Ter terechtzitting heeft mevrouw [naam zittingsvertegenwoordiger] namens de Raad voornoemd advies gehandhaafd. Zij heeft aangegeven dat verdachte inmiddels vanaf september 2020 in de Catamaran verblijft en dat er een incident heeft plaatsgevonden waardoor zijn verblijf daar even ter discussie heeft gestaan. De behandelsetting van de Catamaran sluit goed aan bij wat verdachte nodig heeft. De Raad hoopt dan ook dat verdachte daar kan blijven en behandeld kan worden. Het verplichte kader fungeert daarbij als stok achter de deur voor verdachte. De Raad acht de kans op recidive hoog, als verdachte niet de noodzakelijke behandeling krijgt. Anders dan de raadsman acht de Raad het drugsverbod van essentieel belang, aangezien de motivatie van verdachte om geen drugs te gebruiken waarschijnlijk sterk vermindert als deze voorwaarde niet expliciet aan de voorwaardelijke straf wordt gekoppeld.
- Ter terechtzitting heeft mevrouw [naam jeugdreclasseerder] , als jeugdreclasseerder werkzaam bij de Jeugd & Gezinsbeschermers te Alkmaar, verklaard dat verdachte zich goed ontwikkelt binnen de Catamaran en dat hij meewerkt aan zijn behandeling. Zij sluit zich aan bij het advies van de Raad. Ook is positief dat verdachte zijn aandeel in het feit heeft bekend en dat hij hiervoor verantwoordelijkheid neemt. Mevrouw [naam jeugdreclasseerder] heeft verder naar voren gebracht dat er een ernstig incident heeft plaatsgevonden binnen de Catamaran, waarbij de Catamaran aanleiding heeft gezien om verdachte een officiële waarschuwing te geven. Aangezien de Catamaran het beste past bij de ontwikkel- en behandelbehoefte van verdachte en gezien het feit dat er geen goed alternatief bestaat voor deze instelling, is het van groot belang dat verdachte beseft dat hij zijn best moet doen om in de Catamaran te (mogen) blijven. Om de kans op het slagen van de behandeling te vergoten, adviseert de jeugdreclasseerder om geen drugsverbod op te leggen. Enkel het accepteren van hulpverlening op het gebied van zijn drugsverslaving is volgens haar voldoende en passend. Verdachte is binnen de Catamaran al eenmaal positief getest op het innemen van drugs. Het zou jammer zijn als hij de Catamaran moet verlaten, nog voordat de behandeling gericht op het aanpakken van zijn drugsprobleem van de grond is gekomen.
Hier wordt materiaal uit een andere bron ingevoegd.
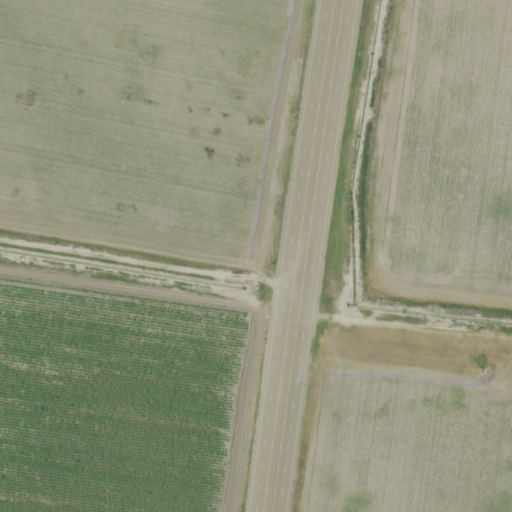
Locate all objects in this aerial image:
road: (300, 256)
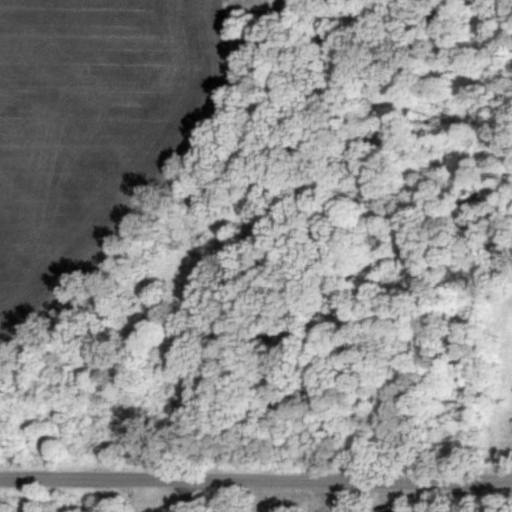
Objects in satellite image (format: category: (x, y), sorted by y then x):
road: (256, 476)
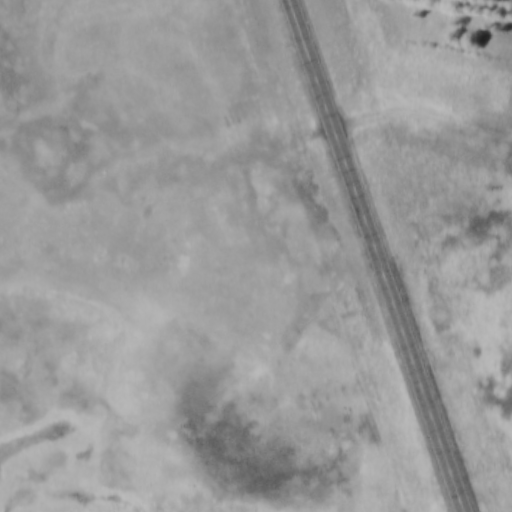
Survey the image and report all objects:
road: (425, 113)
road: (384, 255)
Met betrekking tot de strafoplegging overweegt de rechtbank verder nog het volgende.
Gelet op de aard en de ernst van het bewezenverklaarde feit is de rechtbank van oordeel dat een aanzienlijke straf op zijn plaats is. De rechtbank heeft bij de bepaling van de modaliteit en de duur van de straf acht geslagen op de straffen die in min of meer vergelijkbare zaken worden opgelegd, alsmede de onderlinge rolverhouding tussen de medeverdachten. Gelet op al deze omstandigheden is in beginsel een jeugddetentie van geruime duur passend en geboden. Met de officier van justitie en de raadsman is de rechtbank van oordeel dat oplegging van een onvoorwaardelijke jeugddetentie langer dan het voorarrest niet op zijn plaats is. Hierbij heeft de rechtbank in het bijzonder de leeftijd van verdachte meegewogen en het feit dat hij first offender is. Ook is meegewogen dat verdachte een aanzienlijke tijd, te weten 86 dagen, in voorarrest heeft gezeten en dat hij zich, sinds de schorsing uit de voorlopige hechtenis, aan allerlei voorwaarden heeft gehouden en zich heeft gehouden aan de aanwijzingen van de jeugdreclassering. Het in dit stadium terugsturen van verdachte naar een justitiële jeugdinrichting zal de positieve vorderingen die verdachte reeds heeft gemaakt doorkruisen, wat niet wenselijk is.
De rechtbank zal daarom een groot deel van de aan verdachte op te leggen jeugddetentie voorwaardelijk opleggen. Aan de op te leggen straf zullen algemene en bijzondere voorwaarden -zoals door de Raad is geadviseerd- worden verbonden met een proeftijd van twee (2) jaren, opdat verdachte ervan wordt weerhouden zich voor het einde van de proeftijd schuldig te maken aan een strafbaar feit. Daarnaast acht de rechtbank verplicht contact met de jeugdreclassering noodzakelijk. Nu de noodzaak tot behandeling van verdachte groot is, ziet de rechtbank aanleiding om dit ook via het opleggen van bijzondere voorwaarden te waarborgen. De bijzondere voorwaarden zullen blijven gelden zolang de jeugdreclassering dat in overleg met de officier van justitie noodzakelijk acht. Evenals de Raad acht de rechtbank een contactverbod met de twee medeverdachten passend en geboden, welk verbod als bijzondere voorwaarde zal worden opgelegd.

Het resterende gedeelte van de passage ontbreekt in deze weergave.